[Document extract]

- Venue: Mario Recordón Athletics Training Center
- Dates: November 22
- Competitors: 7 from 5 nations
- Winning time: 4:12.50

Medalists
- 1st place, gold medalist(s):  / Mauricio Orrego / Chile
- 2nd place, silver medalist(s):  / Tahmar Upshaw / United States
- 3rd place, bronze medalist(s):  / Bryan Muguicha / Ecuador

= Athletics at the 2023 Parapan American Games – Men's 1500 metres T46 =

The men's T46 1500 metres competition of the athletics events at the 2023 Parapan American Games was held on November 22 at the Mario Recordón Athletics Training Center within the Julio Martínez National Stadium of Santiago, Chile.

[/Document extract]
[Information]

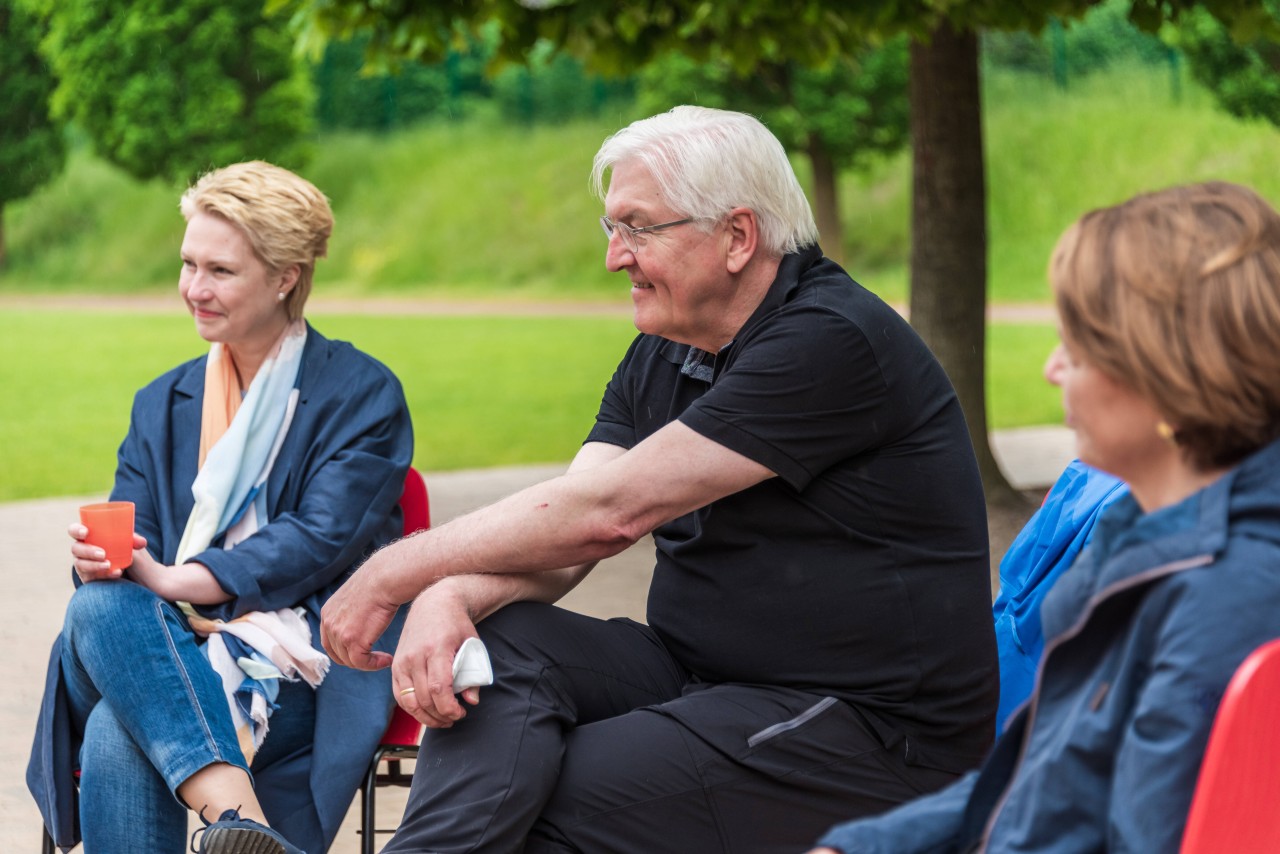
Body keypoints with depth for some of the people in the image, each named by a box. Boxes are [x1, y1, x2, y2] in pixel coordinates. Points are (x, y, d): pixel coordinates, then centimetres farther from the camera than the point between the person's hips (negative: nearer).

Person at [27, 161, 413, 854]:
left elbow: (321, 542, -8)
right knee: (99, 602, -36)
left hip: (293, 662, -4)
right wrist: (99, 559, -14)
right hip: (170, 652, 5)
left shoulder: (363, 394, 6)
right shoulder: (163, 403, 24)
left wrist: (175, 581, -20)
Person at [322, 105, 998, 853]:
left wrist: (396, 573, -14)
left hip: (872, 722, -8)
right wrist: (448, 599, -21)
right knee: (503, 642, -16)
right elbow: (555, 539, 2)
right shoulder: (662, 357, 12)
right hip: (702, 675, 8)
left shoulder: (831, 342, -18)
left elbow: (608, 511, -20)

[/Information]

◆ **Problems and tasks**:
1: According to the race summary, who won the silver medal?
2: Please transcribe the race summary from "- Venue: Mario" to "of Santiago, Chile.".
The listing has no connection to the race summary.

◆ **Task-by-task answers**:
1: Tahmar Upshaw of the United States

2:
- Venue: Mario Recordón Athletics Training Center
- Dates: November 22
- Competitors: 7 from 5 nations
- Winning time: 4:12.50

Medalists
- 1st place, gold medalist(s):  / Mauricio Orrego / Chile
- 2nd place, silver medalist(s):  / Tahmar Upshaw / United States
- 3rd place, bronze medalist(s):  / Bryan Muguicha / Ecuador

= Athletics at the 2023 Parapan American Games – Men's 1500 metres T46 =

The men's T46 1500 metres competition of the athletics events at the 2023 Parapan American Games was held on November 22 at the Mario Recordón Athletics Training Center within the Julio Martínez National Stadium of Santiago, Chile.